Donation saves longstanding Pro Bono Students Canada program

A $150,000 donation is bringing Pro Bono Students Canada one step closer to a fundraising goal that will allow the organization to preserve — and eventually expand — its Family Law Project.

The Family Law Project gives law students the opportunity to support low-to-middle income earners who do not qualify for legal aid. The students assist clients with court forms and help navigate the court system.

 “It’s literally the difference between having to shut down parts of the program and being able to keep it going,” says PBSC national director Nikki Gershbain.

The donation is a combined gift from Toronto-based family law firm Epstein Cole LLP and its founder Philip Epstein to PBSC’s Campaign for Family Justice, which has now raised $320,000 of its $400,000 shortfall.

Each year PBSC recruits about 160 students — a tenth of its volunteers — to work on family law projects across Canada, according to Gershbain. About 110 of those students volunteer in Ontario, where the Family Law Project has been operating for almost 16 years.

PBSC is looking to expand the Family Law Project to law schools that don’t currently have the program, as well as courts that do not have student placements.

“I think there is, increasingly, an awareness and an understanding in all corners of the profession that family law is the area where there is the greatest need in terms of access to justice and unrepresented litigants,” Gershbain says.

The Family Law Project makes a big difference in the courts, according to Justice Harvey Brownstone, a Toronto-based Ontario Court judge and proponent for a more accessible family justice system.

“Because of the legal aid eligibility requirements, you have to be able to be practically destitute to get legal aid,” says Brownstone. “So if you don’t fall in that category, but you’re not rich enough to pay for a lawyer — and that’s a huge category of people — then you don’t have anyone to complete paperwork and if you can’t complete the paperwork, you’re not going to be able to access the judicial system effectively.”

The law students in the Family Law Project make up that difference, he says.

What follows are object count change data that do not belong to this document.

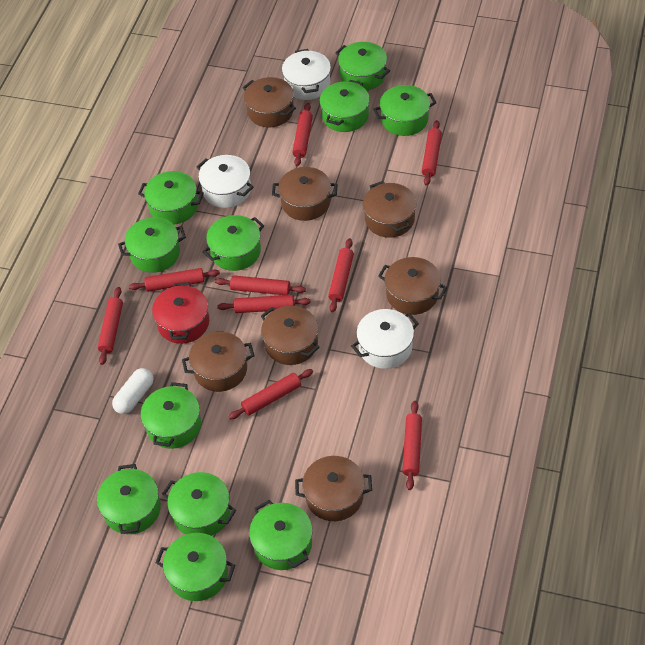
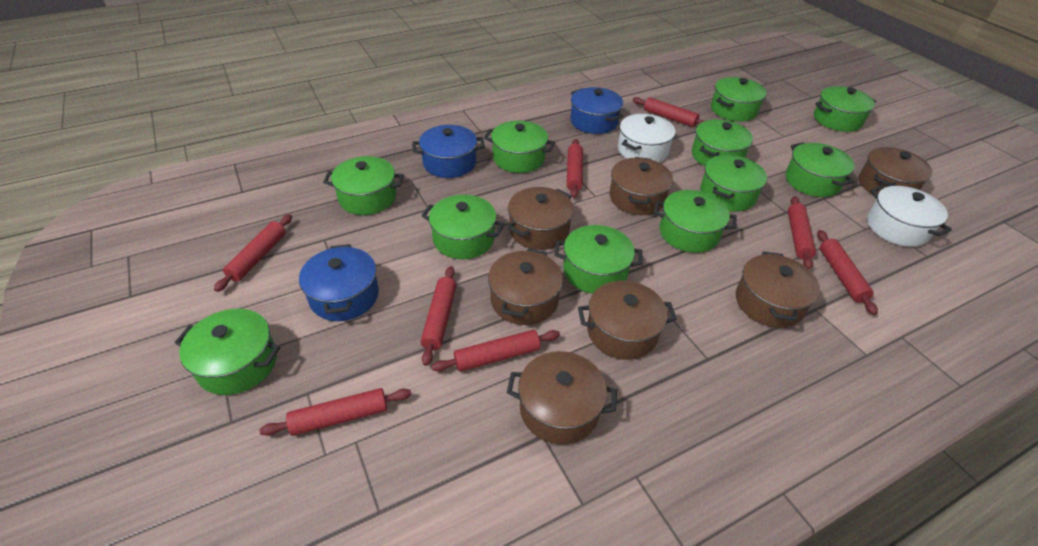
blue pot: none = 0 -> [299,244,379,321] [412,125,485,178] [570,87,623,134] = 3
red pot: [152,282,209,344] = 1 -> none = 0
red rolling pin: [98,287,123,365] [129,268,220,292] [215,275,306,295] [217,295,311,313] [228,369,313,419] [292,103,313,166] [328,238,354,312] [403,401,422,490] [422,120,442,186] = 9 -> [214,214,292,292] [259,388,411,436] [421,266,456,366] [432,330,560,372] [567,139,583,198] [633,97,705,127] [788,196,816,269] [817,230,878,315] = 8
white capsule: [112,368,153,414] = 1 -> none = 0
white pot: [197,155,254,208] [282,49,331,100] [351,309,419,369] = 3 -> [618,114,675,162] [867,185,952,247] = 2

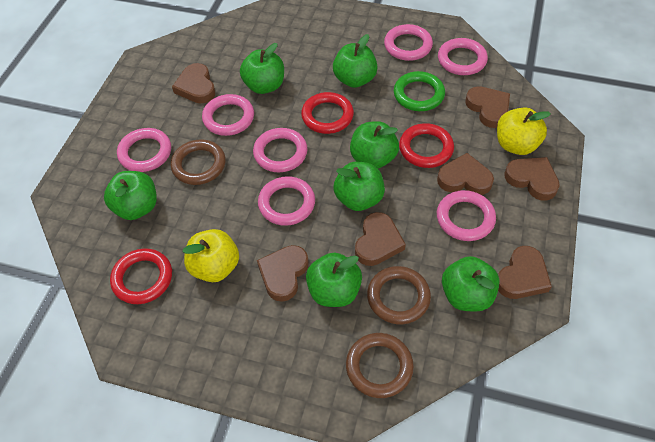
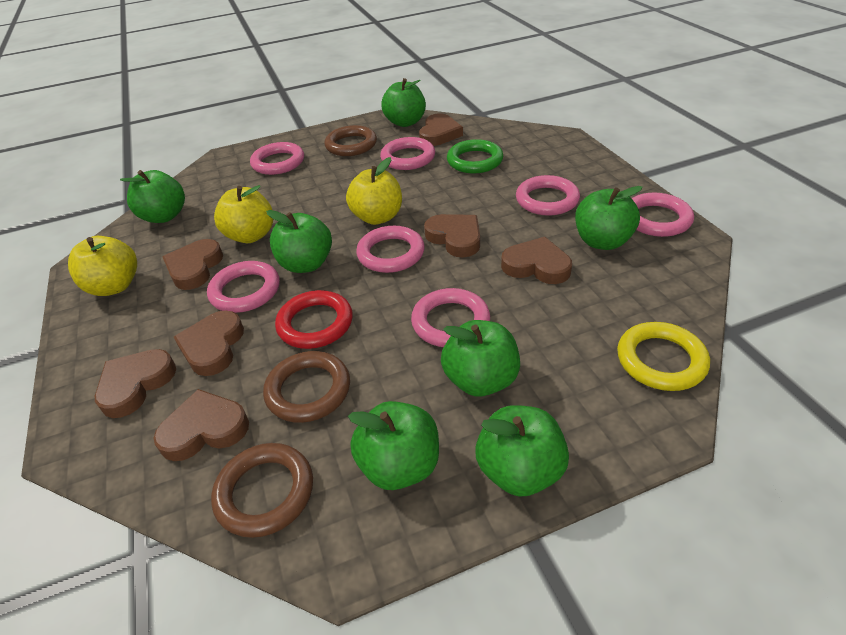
red ring: [110,248,172,304] [301,92,354,134] [399,123,454,168] = 3 -> [275,290,353,349] = 1
yellow apple: [182,229,239,282] [497,107,551,155] = 2 -> [68,236,137,296] [214,185,273,243] [346,157,402,225] = 3
yellow ring: none = 0 -> [617,322,710,391] = 1

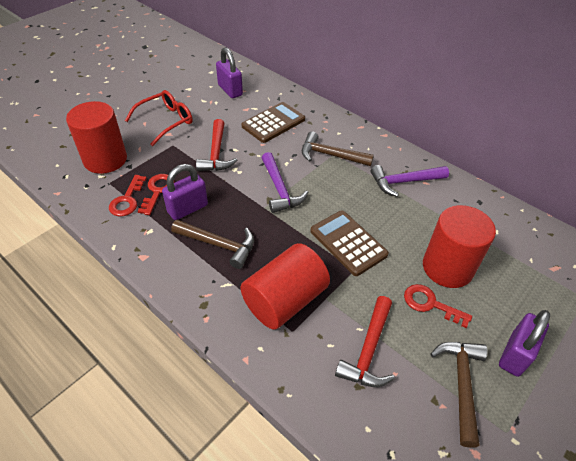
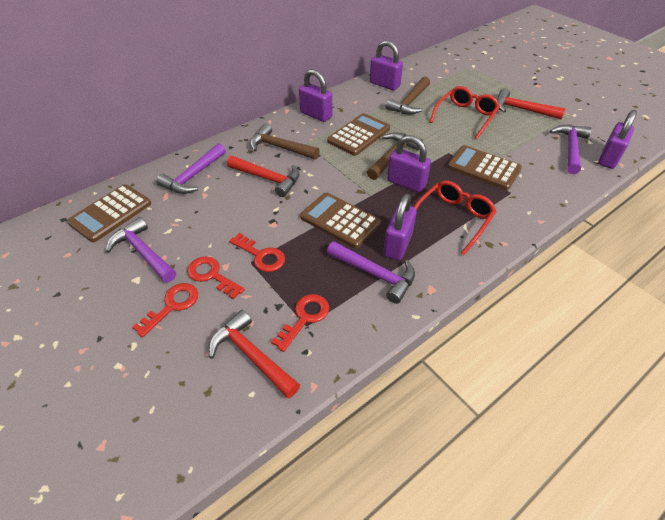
brown calculator: [241,102,305,143] [311,210,389,276] = 2 -> [67,184,151,242] [300,192,381,248] [327,113,390,156] [447,145,522,190] = 4
purple hammer: [262,152,309,213] [371,165,449,197] = 2 -> [106,217,176,283] [156,143,226,194] [327,241,415,304] [550,125,591,174] = 4
purple padlock: [162,164,208,220] [216,47,243,98] [499,310,550,377] = 3 -> [299,69,332,122] [370,40,403,90] [383,194,417,260] [387,135,431,193] [598,110,637,169] = 5
red cylinder: [66,101,127,174] [240,243,330,330] [423,205,496,288] = 3 -> none = 0
red glasses: [125,90,193,146] = 1 -> [414,180,496,255] [430,86,500,139] = 2
red hammer: [196,119,237,171] [335,296,395,387] = 2 -> [209,310,300,399] [227,156,299,197] [497,88,566,119] = 3
red key: [109,175,147,216] [138,174,175,215] [404,284,472,328] = 3 -> [132,283,198,337] [187,256,245,299] [229,233,285,272] [271,294,329,352] = 4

“The students fill that huge gap by sitting down with the clients and getting them to tell their story so that the pleadings and the affidavits can be completed and filed properly so the judge understands what they want,” he says. “It’s extremely important because it’s the gateway to accessing the court system.”

But it’s the students that would have experienced the biggest loss if the Family Law Project had to be cancelled, explains Brownstone.

“Any student who is aspiring to have a career in family law after they graduate, if they don’t have on their resume that they’ve worked in the pro bono family law project, they’re at a real disadvantage,” he says. “It has become almost a prerequisite to getting an articling job or position as a family law junior lawyer — it’s that important.”

Margaretta Hanna, a former University of Toronto law student and current Epstein Cole articling student, volunteered with PBSC’s Family Law Project for a year before becoming a co-ordinator with the program for an additional year.

“Unless you seek opportunities out, you don’t have a lot of practical opportunities about how law gets practised in the real world,” says Hanna. “The Family Law Project puts you in the court, so we were actually able to work face-to-face with clients.”

The paperwork required in family law cases can be quite complicated, so early exposure to them is beneficial, she says.

“You get to really work on your practical writing skills,” she says. “In the program, you have a lawyer who oversees all of your work and approves it before it gets sent with the client before it is filed, so you have the benefit, too, of working with these lawyers reviewing your work directly.”

 PBSC is continuing its fundraising efforts through to 2014 with a major event planned for the Campaign for Family Justice in October.